Some public servants, in their zeal to deliver a program, may be tempted to apply a personal perspective to public policy. This can result in cutting corners, in bending the rules, and in taking steps that, although contrary to government policy, appear justifiable in light of the goals they are said to serve. Nothing could be further from the truth. The ends never justify the means. An impropriety in the service of a good end still remains an impropriety.

During the testimony, it was never directly established why the executive director of the CCSB reported directly to the deputy minister, as shown by the organizational charts distributed by Ms. Cochrane. Although the Branch was delivering a particularly sensitive and important aspect of public policy, testimony suggested that it was completely removed from political decision making. None of the witnesses would acknowledge any ministerial involvement in the Branch’s operations and indeed, the Branch seems to have operated in a political vacuum. This appears to have been a result of how the reporting relationships were structured in the Department and the end result was to impede the government’s accountability for a major program being delivered under its auspices. The Committee believes that this kind of organizational arrangement should be eliminated and therefore recommends:

RECOMMENDATION 11

That the Government of Canada review its organizational charts to ensure that the reporting arrangements that existed between the former Communications and Coordination Services Branch and the Department of Public Works and Government Services are not replicated in its other departments and agencies.

As indicated earlier, Ms. Fraser told the Committee that while one former executive director of the CCSB should have been familiar with government contracting regulations, “one other was probably less aware … because he was in his position for a very short time.”

Under section 39(4) of the Public Service Employment Act, a person who has been employed as a minister’s executive assistant, special assistant, or private secretary for a minimum of three years is “entitled” for the period of one year after leaving that position, “to be appointed without competition … in priority to all other persons to a position in the Public Service, at a level at least equivalent to the level of private secretary to a deputy head, for which, in the opinion of the [Public Service] Commission, the person is qualified.”

Instruction a: Express the rows under Saved entries as a JSON list of strings, one string per line, with blank lines left out. Start at the beginning of the rows and go on through the line containing "picture [118, 841, 900, 1311]", include both ends, and leave the pictures out of the answer.

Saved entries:
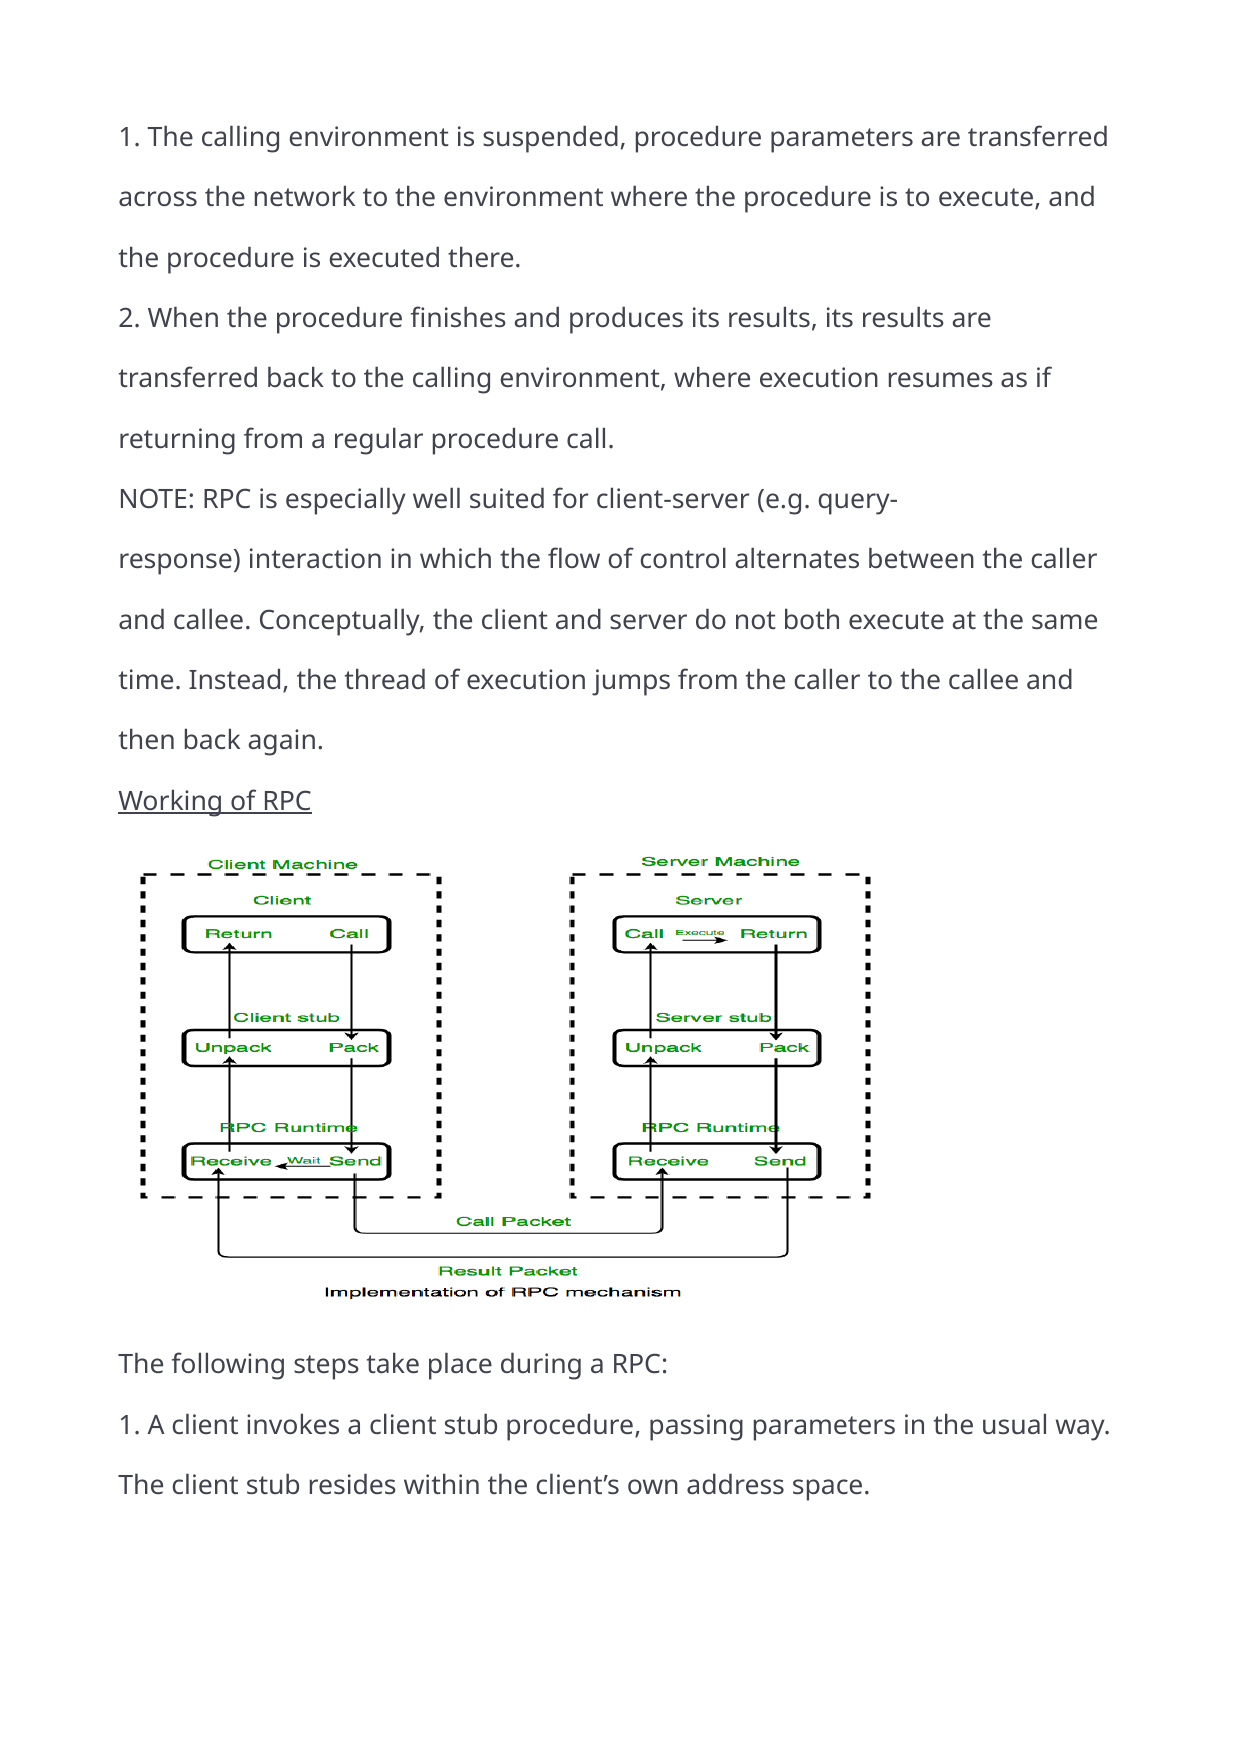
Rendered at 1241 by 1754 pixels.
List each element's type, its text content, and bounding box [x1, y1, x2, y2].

text 1. A client invokes a client stub procedure, passing parameters in the usual way. The client stub resides within the client’s own address space. [118, 1406, 1122, 1502]
text 2. When the procedure finishes and produces its results, its results are transferred back to the calling environment, where execution resumes as if returning from a regular procedure call. [118, 299, 1122, 456]
text 1. The calling environment is suspended, procedure parameters are transferred across the network to the environment where the procedure is to execute, and the procedure is executed there. [118, 118, 1122, 275]
picture [118, 841, 900, 1311]
text NOTE: RPC is especially well suited for client-server (e.g. query-response) interaction in which the flow of control alternates between the caller and callee. Conceptually, the client and server do not both execute at the same time. Instead, the thread of execution jumps from the caller to the callee and then back again. [118, 480, 1122, 757]
text The following steps take place during a RPC: [118, 1345, 1122, 1382]
text Working of RPC [118, 782, 1122, 818]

Instruction b: According to the committee report excerpt, to whom did the executive director of the CCSB report directly?

Written solution a:
[
  "Rendered at 1241 by 1754 pixels.",
  "List each element's type, its text content, and bounding box [x1, y1, x2, y2].",
  "text 1. A client invokes a client stub procedure, passing parameters in the usual way. The client stub resides within the client’s own address space. [118, 1406, 1122, 1502]",
  "text 2. When the procedure finishes and produces its results, its results are transferred back to the calling environment, where execution resumes as if returning from a regular procedure call. [118, 299, 1122, 456]",
  "text 1. The calling environment is suspended, procedure parameters are transferred across the network to the environment where the procedure is to execute, and the procedure is executed there. [118, 118, 1122, 275]",
  "picture [118, 841, 900, 1311]"
]

Written solution b: The deputy minister.